- Opening Delimiter -
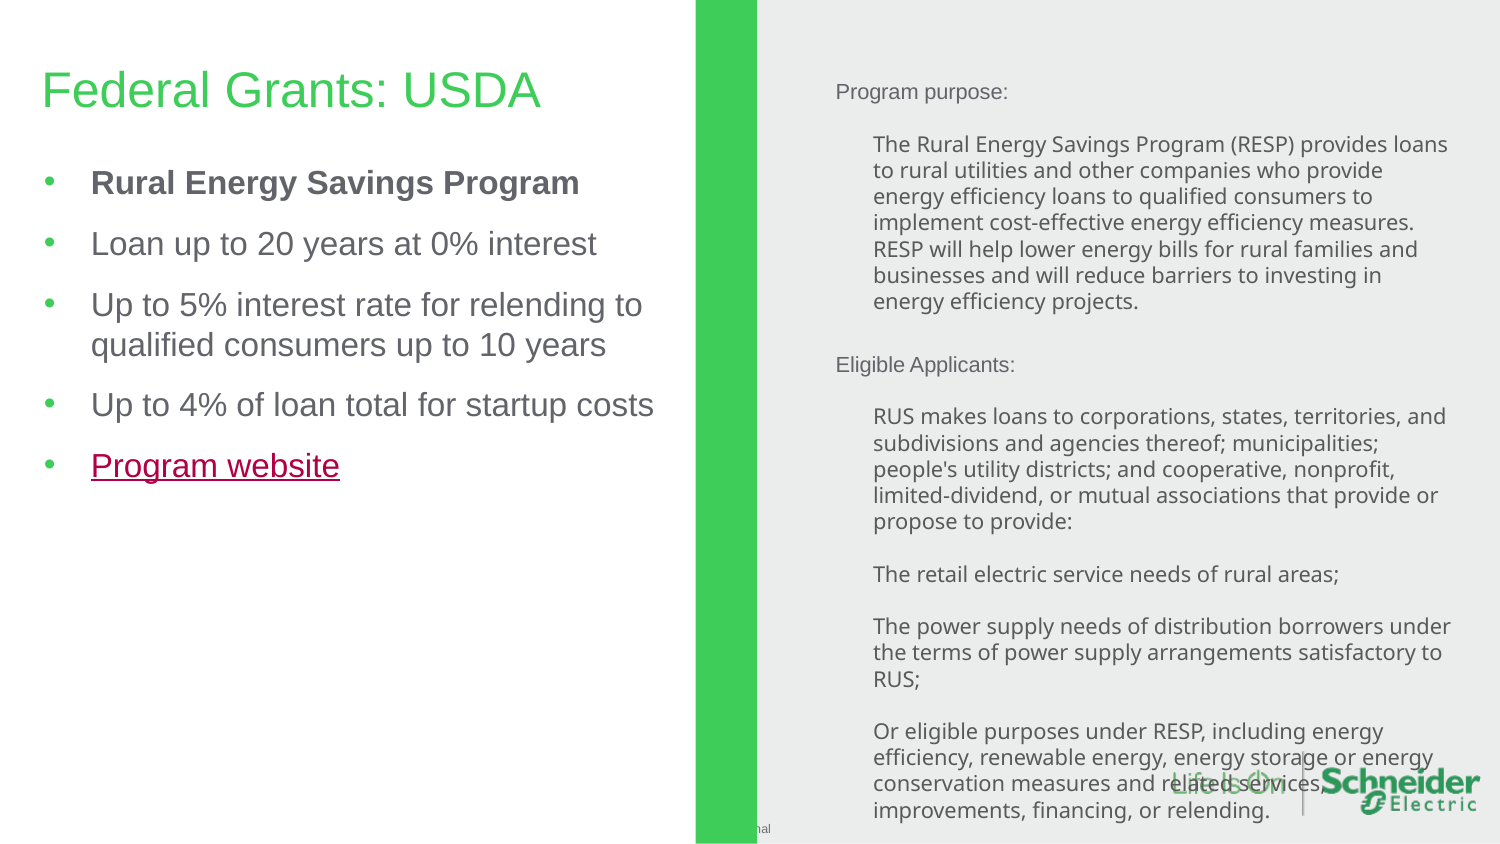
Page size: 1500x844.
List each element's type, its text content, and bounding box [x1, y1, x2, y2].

list Program purpose: The Rural Energy Savings Program (RESP) provides loans to rural utilities and other companies who provide energy efficiency loans to qualified consumers to implement cost-effective energy efficiency measures. RESP will help lower energy bills for rural families and businesses and will reduce barriers to investing in energy efficiency projects. Eligible Applicants: RUS makes loans to corporations, states, territories, and subdivisions and agencies thereof; municipalities; people's utility districts; and cooperative, nonprofit, limited-dividend, or mutual associations that provide or propose to provide: The retail electric service needs of rural areas; The power supply needs of distribution borrowers under the terms of power supply arrangements satisfactory to RUS; Or eligible purposes under RESP, including energy efficiency, renewable energy, energy storage or energy conservation measures and related services, improvements, financing, or relending. [756, 0, 1500, 844]
title Federal Grants: USDA [41, 57, 657, 118]
list Rural Energy Savings Program Loan up to 20 years at 0% interest Up to 5% interest rate for relending to qualified consumers up to 10 years Up to 4% of loan total for startup costs Program website [41, 161, 669, 723]
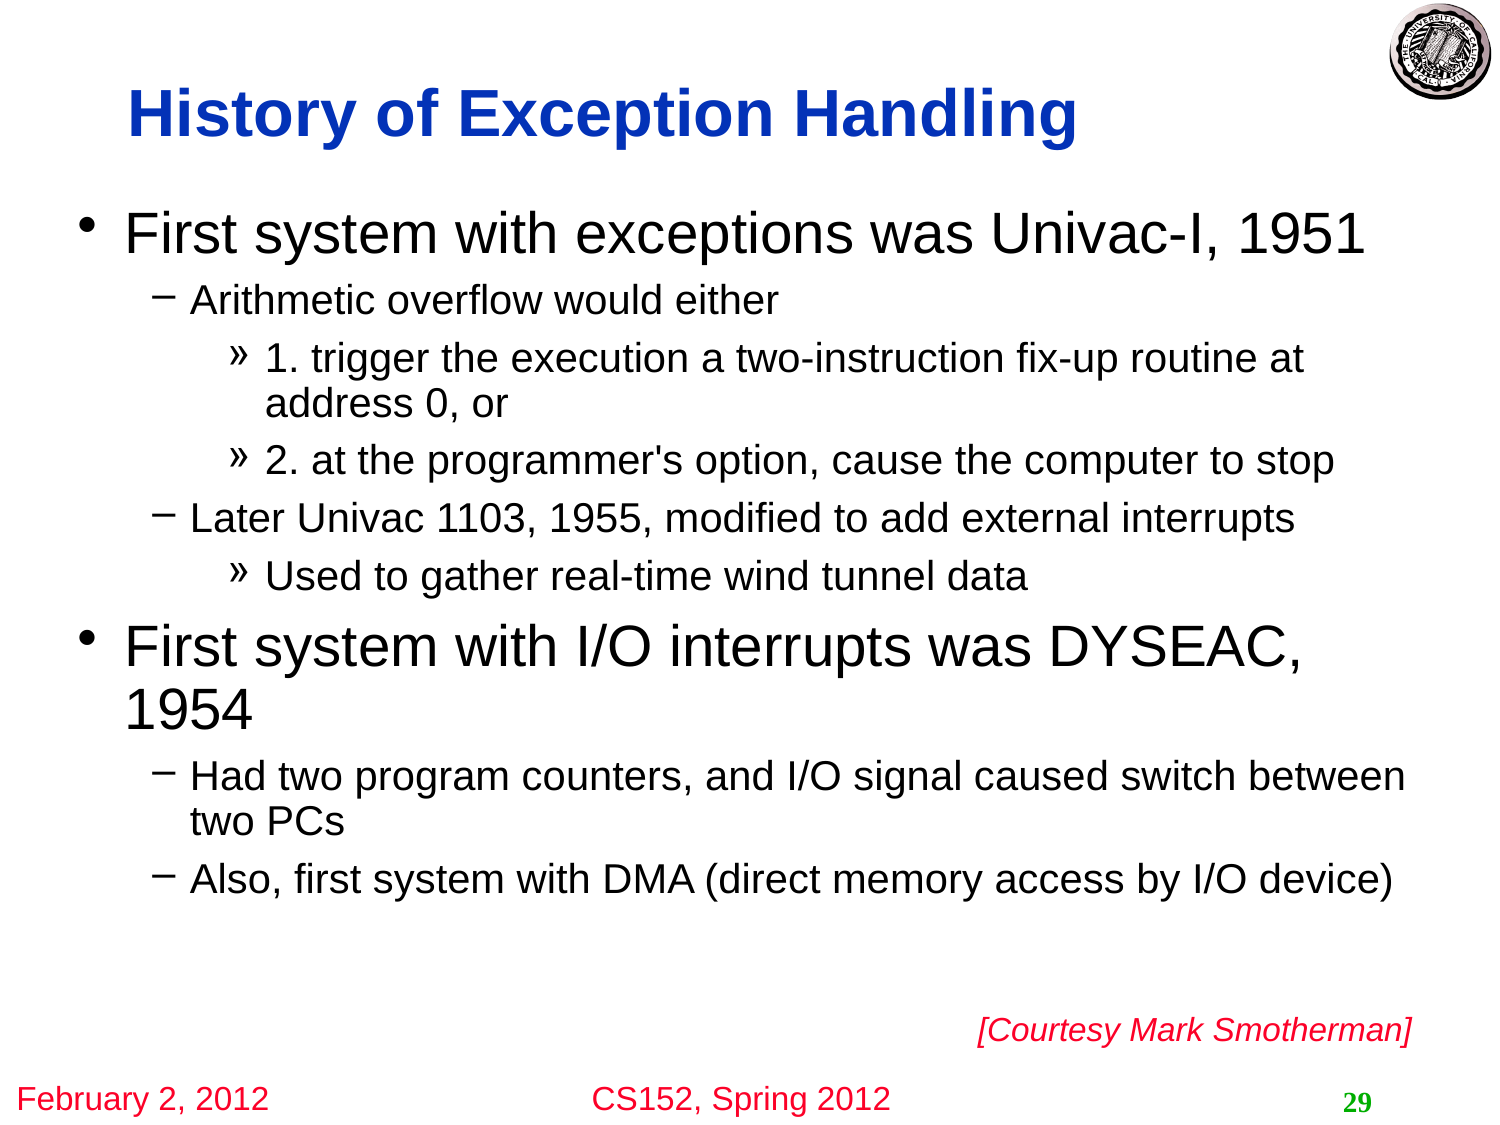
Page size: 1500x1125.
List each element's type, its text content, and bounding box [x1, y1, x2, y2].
- Closing Delimiter -
-- TASK STATEMENT --
Repeat each record exactly, with the pictures left out.

-- YOUR RESPONSE --
Page size: 1500x844.
List each element's type, its text content, and bounding box [x1, y1, x2, y2].

list Program purpose: The Rural Energy Savings Program (RESP) provides loans to rural utilities and other companies who provide energy efficiency loans to qualified consumers to implement cost-effective energy efficiency measures. RESP will help lower energy bills for rural families and businesses and will reduce barriers to investing in energy efficiency projects. Eligible Applicants: RUS makes loans to corporations, states, territories, and subdivisions and agencies thereof; municipalities; people's utility districts; and cooperative, nonprofit, limited-dividend, or mutual associations that provide or propose to provide: The retail electric service needs of rural areas; The power supply needs of distribution borrowers under the terms of power supply arrangements satisfactory to RUS; Or eligible purposes under RESP, including energy efficiency, renewable energy, energy storage or energy conservation measures and related services, improvements, financing, or relending. [756, 0, 1500, 844]
title Federal Grants: USDA [41, 57, 657, 118]
list Rural Energy Savings Program Loan up to 20 years at 0% interest Up to 5% interest rate for relending to qualified consumers up to 10 years Up to 4% of loan total for startup costs Program website [41, 161, 669, 723]
Page size: 1500x1125.
List each element's type, its text content, and bounding box [x1, y1, x2, y2].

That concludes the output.